One of the notable developments within the November survey was the continued easing of inflationary pressures. Enter price inflation slowed to its weakest level in practically 5 years, supported by softer will increase in each buy costs and workers prices.
Output worth inflation equally moderated, rising on the slowest tempo since April 2020. Stanbic IBTC notes that whereas some companies nonetheless reported increased uncooked materials and transport prices, total pricing pressures have subsided considerably in comparison with current years.
“This softening has helped companies maintain costs extra steady, supporting increased buyer demand and improved competitiveness,” it added.
Operational situations enhance regardless of fee delays
The report additionally famous that suppliers’ supply instances had shortened for the fifth consecutive month, reflecting improved vendor efficiency.
Nevertheless, regardless of elevated capability, companies skilled an increase in backlogs for the primary time in 4 months, primarily as a consequence of delayed buyer funds.
Employment development slowed, with most companies taking a cautious method amid a declining development in enterprise confidence. “Optimism fell to its lowest since Could, though some respondents anticipate output to rise within the coming yr, pushed by enterprise growth, investments, and new product pipelines,” Stanbic IBTC acknowledged.
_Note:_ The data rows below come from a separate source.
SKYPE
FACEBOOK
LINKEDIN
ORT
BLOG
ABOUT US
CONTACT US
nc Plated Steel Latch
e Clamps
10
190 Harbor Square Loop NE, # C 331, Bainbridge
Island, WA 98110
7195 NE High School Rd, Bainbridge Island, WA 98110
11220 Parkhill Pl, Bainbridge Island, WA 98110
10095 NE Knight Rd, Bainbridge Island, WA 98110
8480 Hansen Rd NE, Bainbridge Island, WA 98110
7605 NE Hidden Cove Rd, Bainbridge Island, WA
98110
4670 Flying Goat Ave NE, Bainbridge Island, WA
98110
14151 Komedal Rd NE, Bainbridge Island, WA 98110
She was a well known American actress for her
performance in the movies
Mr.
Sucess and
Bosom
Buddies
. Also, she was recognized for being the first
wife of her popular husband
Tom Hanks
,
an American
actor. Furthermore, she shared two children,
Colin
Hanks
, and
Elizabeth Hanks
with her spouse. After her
Commenting on the findings, Muyiwa Oni, Head of Fairness Analysis, West Africa at Stanbic IBTC Financial institution, mentioned Nigeria’s non-public sector continues to profit from easing inflation and extra steady working situations.
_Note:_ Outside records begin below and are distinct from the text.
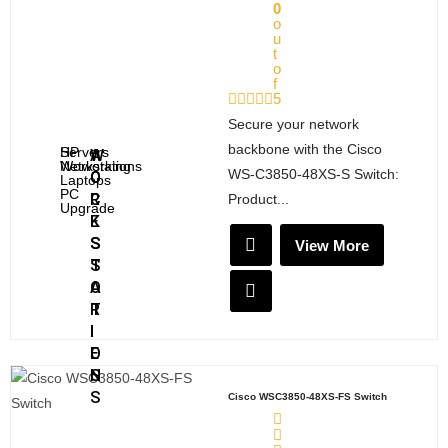
C
G
0
o
K
u
S
t
o
f
5
Secure your network
backbone with the Cisco
Servers
HP
A
W
Networking
Workstations
WS‑C3850‑48XS‑S Switch:
C
O
Laptops
PC
C
R
Product...
Upgrade
E
K
S
S
View More
S
T
O
A
R
T
I
I
E
O
S
N
S
Cisco WSC3850-48XS-FS Switch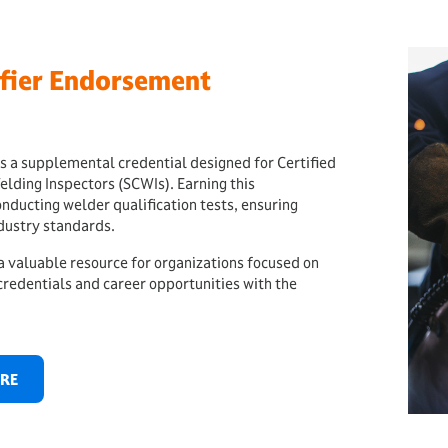
fier Endorsement
 a supplemental credential designed for Certified
elding Inspectors (SCWIs). Earning this
ucting welder qualification tests, ensuring
dustry standards.
 a valuable resource for organizations focused on
redentials and career opportunities with the
ERE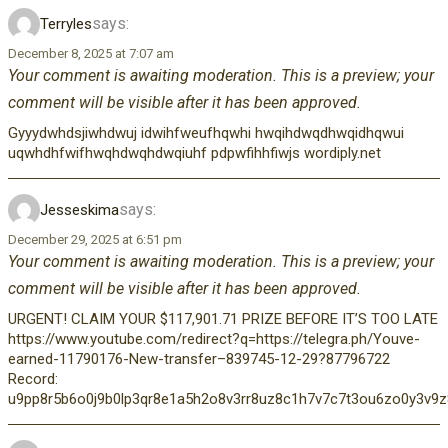
says:
Terryles
December 8, 2025 at 7:07 am
Your comment is awaiting moderation. This is a preview; your
comment will be visible after it has been approved.
Gyyydwhdsjiwhdwuj idwihfweufhqwhi hwqihdwqdhwqidhqwui
uqwhdhfwifhwqhdwqhdwqiuhf pdpwfihhfiwjs wordiply.net
says:
Jesseskima
December 29, 2025 at 6:51 pm
Your comment is awaiting moderation. This is a preview; your
comment will be visible after it has been approved.
URGENT! CLAIM YOUR $117,901.71 PRIZE BEFORE IT’S TOO LATE
https://www.youtube.com/redirect?q=https://telegra.ph/Youve-
earned-11790176-New-transfer–839745-12-29?87796722
Record:
u9pp8r5b6o0j9b0lp3qr8e1a5h2o8v3rr8uz8c1h7v7c7t3ou6zo0y3v9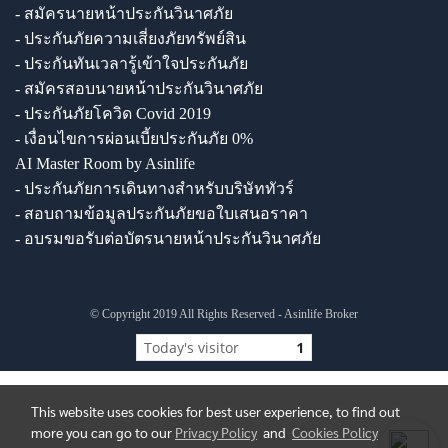
- สมัครนายหน้าประกันวินาศภัย
- ประกันภัยความเสี่ยงภัยทรัพย์สิน
- ประกันทันเวลารู้เข้าใจประกันภัย
- สมัครสอบนายหน้าประกันวินาศภัย
- ประกันภัยโควิด Covid 2019
- เงื่อนไขการผ่อนเบี้ยประกันภัย 0%
AI Master Room by Asinlife
- ประกันภัยการเดินทางสำหรับบริษัททัวร์
- สอบถามข้อมูลประกันภัยขอใบเสนอราคา
- อบรมขอรับต่อบัตรนายหน้าประกันวินาศภัย
© Copyright 2019 All Rights Reserved - Asinlife Broker
Today's visitor
1
This website uses cookies for best user experience, to find out
more you can go to our
Privacy Policy
and
Cookies Policy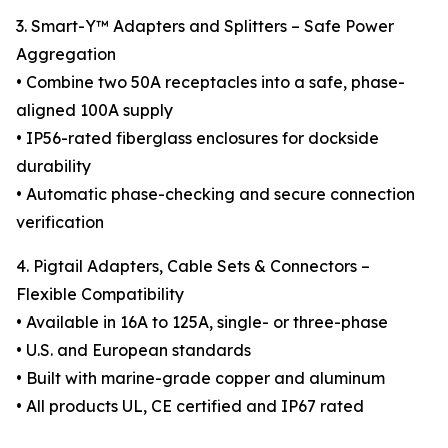
3. Smart-Y™ Adapters and Splitters – Safe Power
Aggregation
• Combine two 50A receptacles into a safe, phase-
aligned 100A supply
• IP56-rated fiberglass enclosures for dockside
durability
• Automatic phase-checking and secure connection
verification
4. Pigtail Adapters, Cable Sets & Connectors –
Flexible Compatibility
• Available in 16A to 125A, single- or three-phase
• U.S. and European standards
• Built with marine-grade copper and aluminum
• All products UL, CE certified and IP67 rated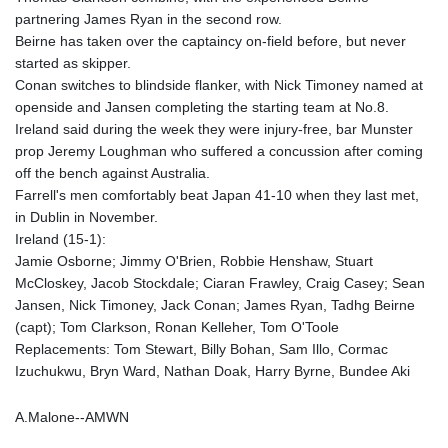
partnering James Ryan in the second row.
Beirne has taken over the captaincy on-field before, but never
started as skipper.
Conan switches to blindside flanker, with Nick Timoney named at
openside and Jansen completing the starting team at No.8.
Ireland said during the week they were injury-free, bar Munster
prop Jeremy Loughman who suffered a concussion after coming
off the bench against Australia.
Farrell's men comfortably beat Japan 41-10 when they last met,
in Dublin in November.
Ireland (15-1):
Jamie Osborne; Jimmy O'Brien, Robbie Henshaw, Stuart
McCloskey, Jacob Stockdale; Ciaran Frawley, Craig Casey; Sean
Jansen, Nick Timoney, Jack Conan; James Ryan, Tadhg Beirne
(capt); Tom Clarkson, Ronan Kelleher, Tom O'Toole
Replacements: Tom Stewart, Billy Bohan, Sam Illo, Cormac
Izuchukwu, Bryn Ward, Nathan Doak, Harry Byrne, Bundee Aki
A.Malone--AMWN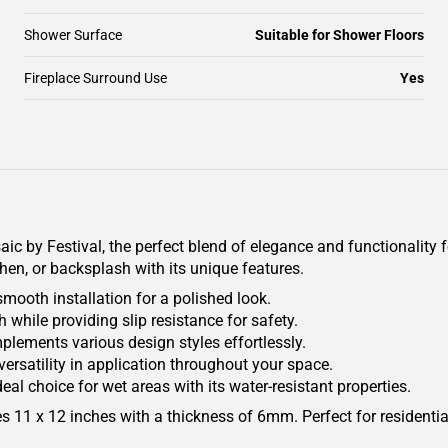
Shower Surface
Suitable for Shower Floors
Fireplace Surround Use
Yes
 by Festival, the perfect blend of elegance and functionality 
hen, or backsplash with its unique features.
mooth installation for a polished look.
 while providing slip resistance for safety.
mplements various design styles effortlessly.
 versatility in application throughout your space.
eal choice for wet areas with its water-resistant properties.
res 11 x 12 inches with a thickness of 6mm. Perfect for residentia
“New orders rose to 56.9 factors, a three-month excessive, and have now elevated each month for over a yr,” Oni famous. “Manufacturing and companies led output development in November, supported by rising demand and improved worth stability.”
Oni added that with inflation softening and the alternate charge regularly stabilising, sectors resembling manufacturing, companies, and retail are poised for stronger efficiency in 2025.
Stanbic IBTC tasks Nigeria’s financial system will develop by 4.0% in 2025, with broader sectoral contributions anticipated in 2026. Key drivers embrace authorities exercise in infrastructure, livestock growth, commerce facilitation, and renewed investments in oil & gasoline and manufacturing.
The Dangote Refinery can also be anticipated to strengthen ahead linkages throughout industries, boosting native manufacturing and decreasing import dependence.
“Doubtless decrease rates of interest and extra steady macroeconomic situations ought to assist non-public consumption and enterprise funding,” Oni mentioned. “Taken collectively, these components may considerably enhance dwelling requirements in 2026 in comparison with 2025.”